SOURCE EXTRACT.
┌──

# Very slow pump on a Classic



## solwisesteve (Jul 19, 2012)

Please.... can anyone out there help?

Classic. c. 3 years old.

Only used for Espresso.... about 4 shots a day.

It's started being really slow on pumping.

I've taken the shower head and group head off but the pumping is still really slow. It's always been run with softened water so it can't be a hard water problem.

If you look at the water outlet hole it's just a dribble; it gets there eventually but it's taking a couple of mins for a shot!

Any ideas?

Thanks

Steve


----------



## noelweston (Oct 7, 2012)

Hi Steve -

Probably a blockage in the solenoid valve on the back of the boiler. It only takes the tiniest piece of scale to cause problems.

There are write-ups on here for how to dismantle and clean it - takes about 5 minutes once you get used to it, but don't try when the machine is hot.


----------



## solwisesteve (Jul 19, 2012)

Cheers I'll do a search.


----------



## xiuxiuejar (Jan 24, 2012)

└──

APPLY WHAT YOU READ.
1. In the forum thread about the slow pump on a Classic, where does the reply locate the probable blockage?
2. Resume the forum thread above about the slow pump on a Classic, beginning with the post under its final header.

DATA EXTRACT.
┌──

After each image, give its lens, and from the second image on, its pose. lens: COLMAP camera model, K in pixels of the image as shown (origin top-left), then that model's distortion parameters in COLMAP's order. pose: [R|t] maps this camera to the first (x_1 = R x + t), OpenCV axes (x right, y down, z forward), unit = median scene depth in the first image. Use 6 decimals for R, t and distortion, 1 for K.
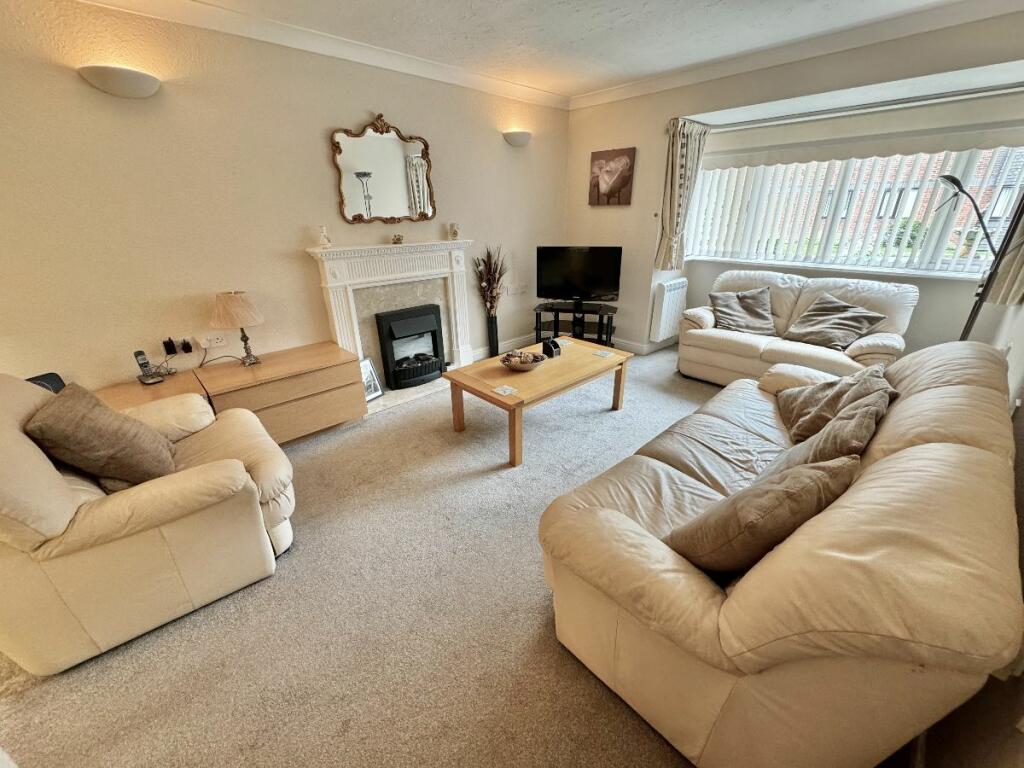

└──

RESPONSES.
1. In the solenoid valve on the back of the boiler.

2.
Have you backflushed? You can try backflushing with a product that may help unblock it. Make sure it has a three way solenoid before you backflush - I know the Classic used to have this. Also, make sure you run a lot of clean water after using the product.


----------



## Kyle548 (Jan 24, 2013)

Take the end of the OPV tube into a cup, press down the steam button, then the brew button and observe how much water comes out of the pipe.

The solenoid should be closed so ALL of the water from the pump should be going out of the OPV as the boiler should already be up to pressure.

If there is a good flow of water, then you can assume that the pump is ok.

Just be sure to take the end that goes into the drip tray, not the end attached to the boiler....

If the pump is ok, then the next thing to look at is the solenoid.


----------



## solwisesteve (Jul 19, 2012)

Well I took the solenoid out and soaked/cleaned it. That was relatively easy to do. No better; if anything things are worse. Nothing is coming out of the steam wand (steam and brew turned on) and only dribbles out of the main head (steam turned off).

Are we thinking pump then? :-(


----------



## noelweston (Oct 7, 2012)

When you took the solenoid valve out, did you separate the two halves and check/clear the holes?

I did post a link to my earlier write-up, but apparently it disappeared in a moderating bug. I'll try again...


----------



## solwisesteve (Jul 19, 2012)

No I didn't go that far but the fact that I also couldn't get water out of the steam wand seemed to point to a dodgy pump. I'll get it out again and split it apart.


----------



## noelweston (Oct 7, 2012)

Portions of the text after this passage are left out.